What the task requires -
The data must be reproduced verbatim; images are to be omitted.
───── Information supplied
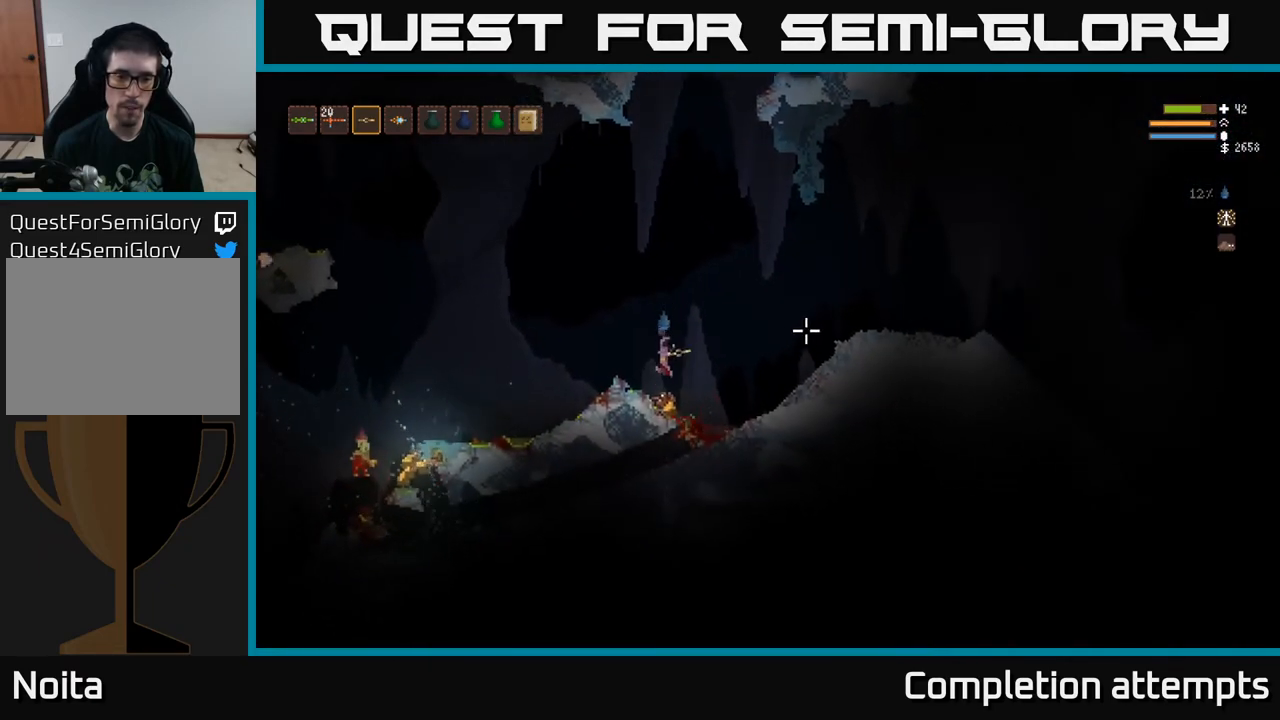
{"buttons": ["L2"], "left_stick": "left", "right_stick": "left", "events": [[67, "left_stick", "center"], [150, "left_stick", "right"], [167, "right_stick", "left"], [217, "L2", "down"], [483, "left_stick", "left"]]}
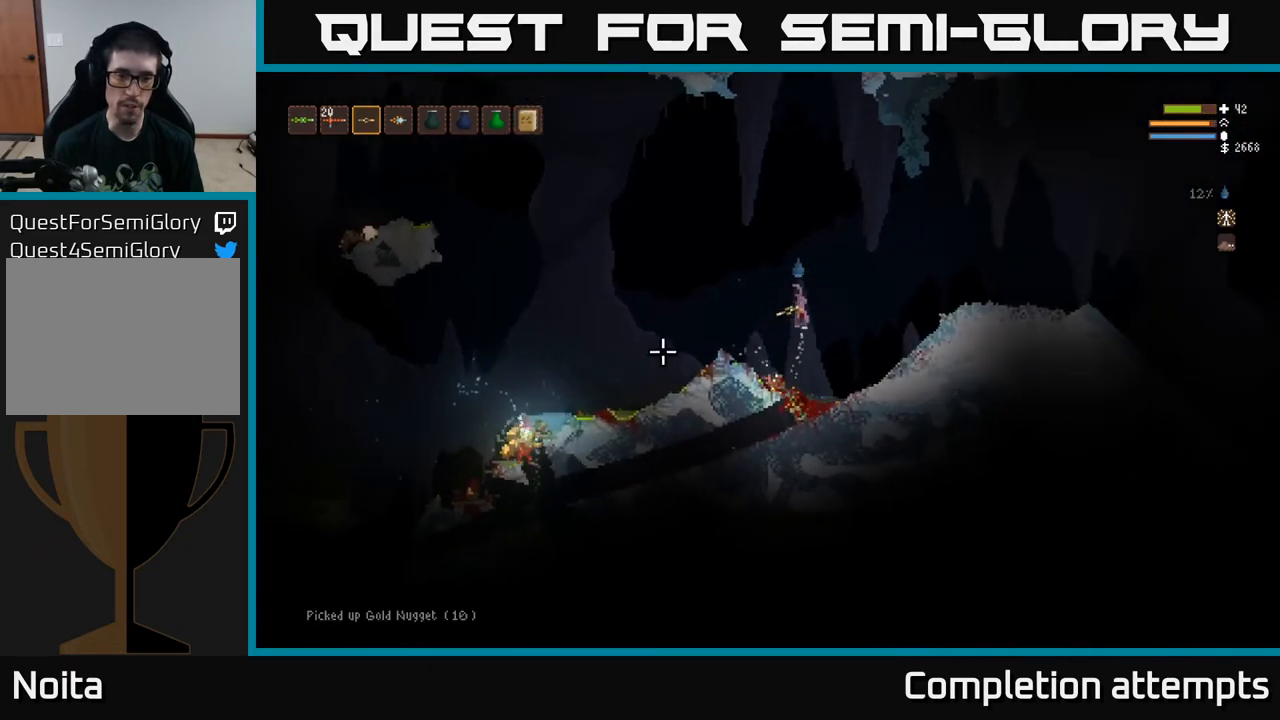
{"buttons": [], "left_stick": "right", "right_stick": "down-left", "events": [[133, "right_stick", "down-left"], [200, "left_stick", "center"], [233, "L2", "up"], [400, "left_stick", "right"]]}
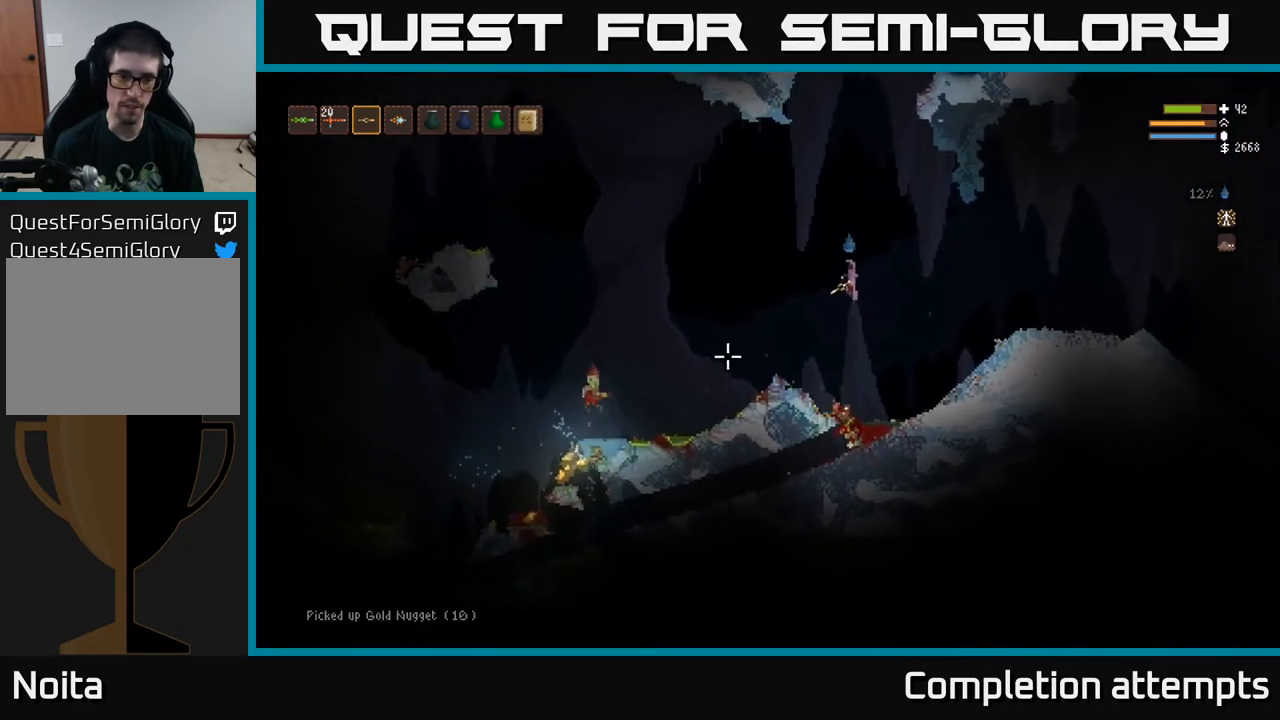
{"buttons": [], "left_stick": "right", "right_stick": "down-left", "events": []}
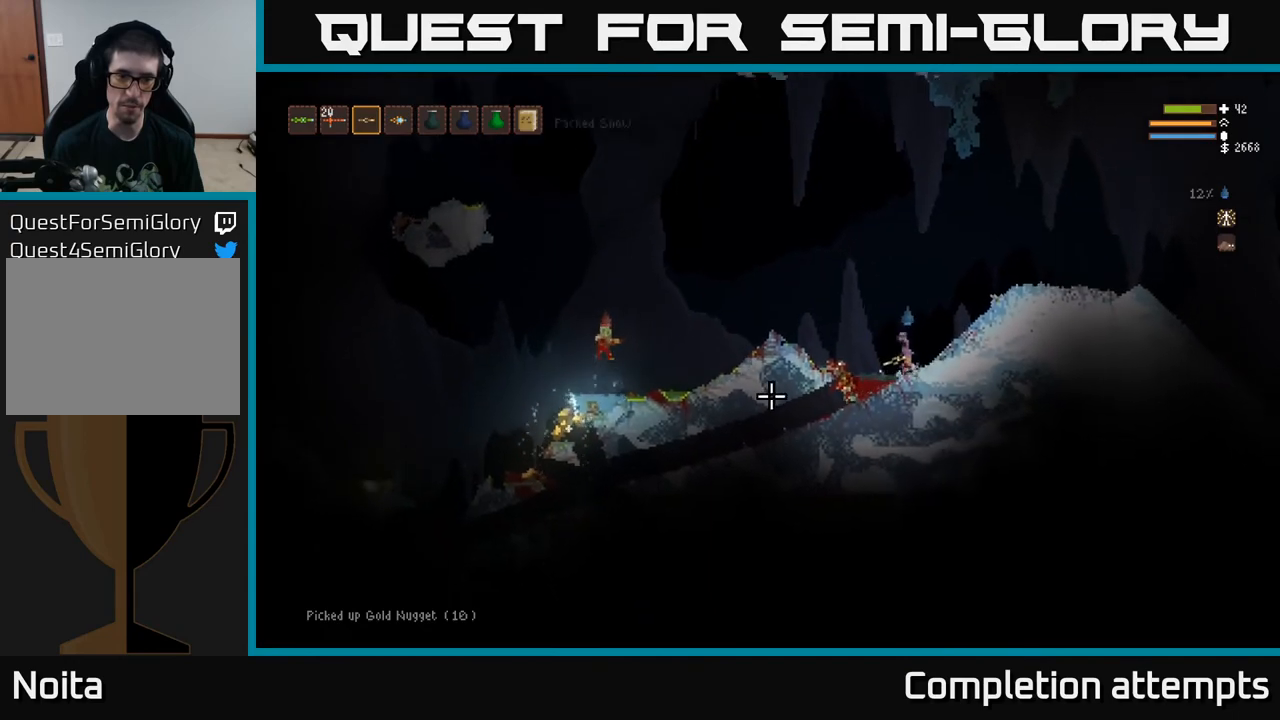
{"buttons": ["L2"], "left_stick": "center", "right_stick": "down-left", "events": [[17, "left_stick", "center"], [67, "L2", "down"], [83, "left_stick", "left"], [233, "left_stick", "center"]]}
──────────
Exercise response -
{"buttons": ["L2"], "left_stick": "left", "right_stick": "left", "events": [[67, "left_stick", "center"], [150, "left_stick", "right"], [167, "right_stick", "left"], [217, "L2", "down"], [483, "left_stick", "left"]]}
{"buttons": [], "left_stick": "right", "right_stick": "down-left", "events": [[133, "right_stick", "down-left"], [200, "left_stick", "center"], [233, "L2", "up"], [400, "left_stick", "right"]]}
{"buttons": [], "left_stick": "right", "right_stick": "down-left", "events": []}
{"buttons": ["L2"], "left_stick": "center", "right_stick": "down-left", "events": [[17, "left_stick", "center"], [67, "L2", "down"], [83, "left_stick", "left"], [233, "left_stick", "center"]]}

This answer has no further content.